**WHAT THE TASK REQUIRES**
Send back the entries exactly as they were given.

**RECORDS FOR THIS TASK**
————

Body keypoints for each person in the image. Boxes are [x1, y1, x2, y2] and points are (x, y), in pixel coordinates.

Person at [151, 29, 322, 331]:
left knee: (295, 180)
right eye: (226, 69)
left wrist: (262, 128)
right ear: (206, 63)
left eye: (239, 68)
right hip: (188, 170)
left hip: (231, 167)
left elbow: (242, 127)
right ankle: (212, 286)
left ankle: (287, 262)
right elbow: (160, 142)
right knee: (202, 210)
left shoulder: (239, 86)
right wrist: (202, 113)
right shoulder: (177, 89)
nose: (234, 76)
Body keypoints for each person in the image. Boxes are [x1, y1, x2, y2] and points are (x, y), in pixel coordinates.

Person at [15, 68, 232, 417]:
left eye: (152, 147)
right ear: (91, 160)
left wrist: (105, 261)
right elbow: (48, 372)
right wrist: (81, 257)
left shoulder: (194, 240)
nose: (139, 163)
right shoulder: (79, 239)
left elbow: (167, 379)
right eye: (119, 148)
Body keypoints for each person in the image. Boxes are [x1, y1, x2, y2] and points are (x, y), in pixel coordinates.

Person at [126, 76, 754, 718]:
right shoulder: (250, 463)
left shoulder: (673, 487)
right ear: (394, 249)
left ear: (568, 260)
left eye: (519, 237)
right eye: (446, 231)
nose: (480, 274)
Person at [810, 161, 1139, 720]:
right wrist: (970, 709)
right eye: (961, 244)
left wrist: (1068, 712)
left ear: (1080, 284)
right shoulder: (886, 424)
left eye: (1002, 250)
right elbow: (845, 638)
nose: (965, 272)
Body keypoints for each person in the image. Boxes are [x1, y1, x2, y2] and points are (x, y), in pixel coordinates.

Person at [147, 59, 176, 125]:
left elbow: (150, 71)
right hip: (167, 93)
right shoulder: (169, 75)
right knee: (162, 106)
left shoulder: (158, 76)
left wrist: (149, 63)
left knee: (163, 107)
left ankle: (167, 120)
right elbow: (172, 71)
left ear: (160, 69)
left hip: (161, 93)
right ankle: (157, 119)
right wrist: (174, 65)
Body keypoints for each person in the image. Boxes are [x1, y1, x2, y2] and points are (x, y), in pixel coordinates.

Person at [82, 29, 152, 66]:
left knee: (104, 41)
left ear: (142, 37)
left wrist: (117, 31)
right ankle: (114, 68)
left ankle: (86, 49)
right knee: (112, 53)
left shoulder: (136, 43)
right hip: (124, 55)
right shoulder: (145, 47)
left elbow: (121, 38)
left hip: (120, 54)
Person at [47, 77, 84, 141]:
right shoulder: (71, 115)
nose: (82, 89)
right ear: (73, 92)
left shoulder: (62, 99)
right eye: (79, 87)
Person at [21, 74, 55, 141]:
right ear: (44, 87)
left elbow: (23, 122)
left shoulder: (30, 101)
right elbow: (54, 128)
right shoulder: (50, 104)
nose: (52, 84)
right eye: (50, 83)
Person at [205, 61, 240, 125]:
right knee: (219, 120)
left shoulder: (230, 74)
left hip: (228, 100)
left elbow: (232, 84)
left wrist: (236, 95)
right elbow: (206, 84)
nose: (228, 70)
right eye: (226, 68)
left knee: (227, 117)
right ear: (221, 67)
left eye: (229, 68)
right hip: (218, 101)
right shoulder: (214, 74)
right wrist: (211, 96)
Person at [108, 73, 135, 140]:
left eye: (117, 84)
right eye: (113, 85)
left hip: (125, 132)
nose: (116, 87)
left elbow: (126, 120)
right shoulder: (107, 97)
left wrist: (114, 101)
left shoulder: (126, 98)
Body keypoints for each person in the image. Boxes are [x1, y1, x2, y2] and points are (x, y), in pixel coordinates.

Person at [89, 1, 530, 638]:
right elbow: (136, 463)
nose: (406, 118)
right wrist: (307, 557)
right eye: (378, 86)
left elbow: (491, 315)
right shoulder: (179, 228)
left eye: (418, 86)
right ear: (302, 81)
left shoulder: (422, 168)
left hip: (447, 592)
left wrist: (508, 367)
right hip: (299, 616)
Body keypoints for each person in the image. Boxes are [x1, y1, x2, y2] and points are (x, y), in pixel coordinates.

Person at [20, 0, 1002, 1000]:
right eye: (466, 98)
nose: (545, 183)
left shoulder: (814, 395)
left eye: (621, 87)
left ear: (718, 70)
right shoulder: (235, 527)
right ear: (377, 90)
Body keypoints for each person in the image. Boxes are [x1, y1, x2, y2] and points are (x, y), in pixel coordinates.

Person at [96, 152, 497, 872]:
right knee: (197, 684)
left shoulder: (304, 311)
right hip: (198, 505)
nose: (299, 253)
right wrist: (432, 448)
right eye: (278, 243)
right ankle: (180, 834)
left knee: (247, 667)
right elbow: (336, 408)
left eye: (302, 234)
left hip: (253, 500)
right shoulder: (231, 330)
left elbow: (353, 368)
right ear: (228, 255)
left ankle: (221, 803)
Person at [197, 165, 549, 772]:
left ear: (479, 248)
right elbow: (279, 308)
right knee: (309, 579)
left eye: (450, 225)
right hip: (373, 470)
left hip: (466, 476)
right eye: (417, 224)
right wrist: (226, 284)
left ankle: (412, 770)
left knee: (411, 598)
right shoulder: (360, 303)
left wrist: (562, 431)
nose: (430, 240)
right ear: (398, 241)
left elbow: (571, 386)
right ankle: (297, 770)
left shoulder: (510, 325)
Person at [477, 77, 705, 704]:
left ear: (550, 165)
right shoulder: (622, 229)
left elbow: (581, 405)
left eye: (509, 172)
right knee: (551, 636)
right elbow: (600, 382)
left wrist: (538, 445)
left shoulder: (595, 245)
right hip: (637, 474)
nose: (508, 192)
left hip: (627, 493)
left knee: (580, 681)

————

**EXPECTED ANSWER**
Body keypoints for each person in the image. Boxes are [x1, y1, x2, y2] and points are (x, y), in pixel coordinates.

Person at [151, 29, 322, 331]:
left knee: (295, 180)
right eye: (226, 69)
left wrist: (262, 128)
right ear: (206, 63)
left eye: (239, 68)
right hip: (188, 170)
left hip: (231, 167)
left elbow: (242, 127)
right ankle: (212, 286)
left ankle: (287, 262)
right elbow: (160, 142)
right knee: (202, 210)
left shoulder: (239, 86)
right wrist: (202, 113)
right shoulder: (177, 89)
nose: (234, 76)
Body keypoints for each person in the image. Boxes are [x1, y1, x2, y2] and points are (x, y), in pixel coordinates.

Person at [15, 68, 232, 417]:
left eye: (152, 147)
right ear: (91, 160)
left wrist: (105, 261)
right elbow: (48, 372)
right wrist: (81, 257)
left shoulder: (194, 240)
nose: (139, 163)
right shoulder: (79, 239)
left elbow: (167, 379)
right eye: (119, 148)
Body keypoints for each person in the image. Boxes are [x1, y1, x2, y2] and points are (x, y), in pixel coordinates.

Person at [126, 76, 754, 718]:
right shoulder: (250, 463)
left shoulder: (673, 487)
right ear: (394, 249)
left ear: (568, 260)
left eye: (519, 237)
right eye: (446, 231)
nose: (480, 274)
Person at [810, 161, 1139, 720]:
right wrist: (970, 709)
right eye: (961, 244)
left wrist: (1068, 712)
left ear: (1080, 284)
right shoulder: (886, 424)
left eye: (1002, 250)
right elbow: (845, 638)
nose: (965, 272)
Body keypoints for each person in the image. Boxes are [x1, y1, x2, y2] and points are (x, y), in pixel coordinates.

Person at [147, 59, 176, 125]:
left elbow: (150, 71)
right hip: (167, 93)
right shoulder: (169, 75)
right knee: (162, 106)
left shoulder: (158, 76)
left wrist: (149, 63)
left knee: (163, 107)
left ankle: (167, 120)
right elbow: (172, 71)
left ear: (160, 69)
left hip: (161, 93)
right ankle: (157, 119)
right wrist: (174, 65)
Body keypoints for each person in the image. Boxes are [x1, y1, x2, y2] and points are (x, y), in pixel coordinates.

Person at [82, 29, 152, 66]:
left knee: (104, 41)
left ear: (142, 37)
left wrist: (117, 31)
right ankle: (114, 68)
left ankle: (86, 49)
right knee: (112, 53)
left shoulder: (136, 43)
right hip: (124, 55)
right shoulder: (145, 47)
left elbow: (121, 38)
left hip: (120, 54)
Person at [47, 77, 84, 141]:
right shoulder: (71, 115)
nose: (82, 89)
right ear: (73, 92)
left shoulder: (62, 99)
right eye: (79, 87)
Person at [21, 74, 55, 141]:
right ear: (44, 87)
left elbow: (23, 122)
left shoulder: (30, 101)
right elbow: (54, 128)
right shoulder: (50, 104)
nose: (52, 84)
right eye: (50, 83)
Person at [205, 61, 240, 125]:
right knee: (219, 120)
left shoulder: (230, 74)
left hip: (228, 100)
left elbow: (232, 84)
left wrist: (236, 95)
right elbow: (206, 84)
nose: (228, 70)
right eye: (226, 68)
left knee: (227, 117)
right ear: (221, 67)
left eye: (229, 68)
right hip: (218, 101)
right shoulder: (214, 74)
right wrist: (211, 96)
Person at [108, 73, 135, 140]:
left eye: (117, 84)
right eye: (113, 85)
left hip: (125, 132)
nose: (116, 87)
left elbow: (126, 120)
right shoulder: (107, 97)
left wrist: (114, 101)
left shoulder: (126, 98)
Body keypoints for each person in the image. Boxes are [x1, y1, x2, y2] and points are (x, y), in pixel coordinates.

Person at [89, 1, 530, 638]:
right elbow: (136, 463)
nose: (406, 118)
right wrist: (307, 557)
right eye: (378, 86)
left elbow: (491, 315)
right shoulder: (179, 228)
left eye: (418, 86)
right ear: (302, 81)
left shoulder: (422, 168)
left hip: (447, 592)
left wrist: (508, 367)
right hip: (299, 616)
Body keypoints for each person in the image. Boxes are [x1, y1, x2, y2] and points are (x, y), in pixel coordinates.

Person at [20, 0, 1002, 1000]:
right eye: (466, 98)
nose: (545, 183)
left shoulder: (814, 395)
left eye: (621, 87)
left ear: (718, 70)
right shoulder: (235, 527)
right ear: (377, 90)
Body keypoints for each person in the image. Boxes are [x1, y1, x2, y2] and points are (x, y), in pixel coordinates.

Person at [96, 152, 497, 872]:
right knee: (197, 684)
left shoulder: (304, 311)
right hip: (198, 505)
nose: (299, 253)
right wrist: (432, 448)
right eye: (278, 243)
right ankle: (180, 834)
left knee: (247, 667)
right elbow: (336, 408)
left eye: (302, 234)
left hip: (253, 500)
right shoulder: (231, 330)
left elbow: (353, 368)
right ear: (228, 255)
left ankle: (221, 803)
Person at [197, 165, 549, 772]:
left ear: (479, 248)
right elbow: (279, 308)
right knee: (309, 579)
left eye: (450, 225)
right hip: (373, 470)
left hip: (466, 476)
right eye: (417, 224)
right wrist: (226, 284)
left ankle: (412, 770)
left knee: (411, 598)
right shoulder: (360, 303)
left wrist: (562, 431)
nose: (430, 240)
right ear: (398, 241)
left elbow: (571, 386)
right ankle: (297, 770)
left shoulder: (510, 325)
Person at [477, 77, 705, 704]:
left ear: (550, 165)
right shoulder: (622, 229)
left elbow: (581, 405)
left eye: (509, 172)
right knee: (551, 636)
right elbow: (600, 382)
left wrist: (538, 445)
left shoulder: (595, 245)
right hip: (637, 474)
nose: (508, 192)
left hip: (627, 493)
left knee: (580, 681)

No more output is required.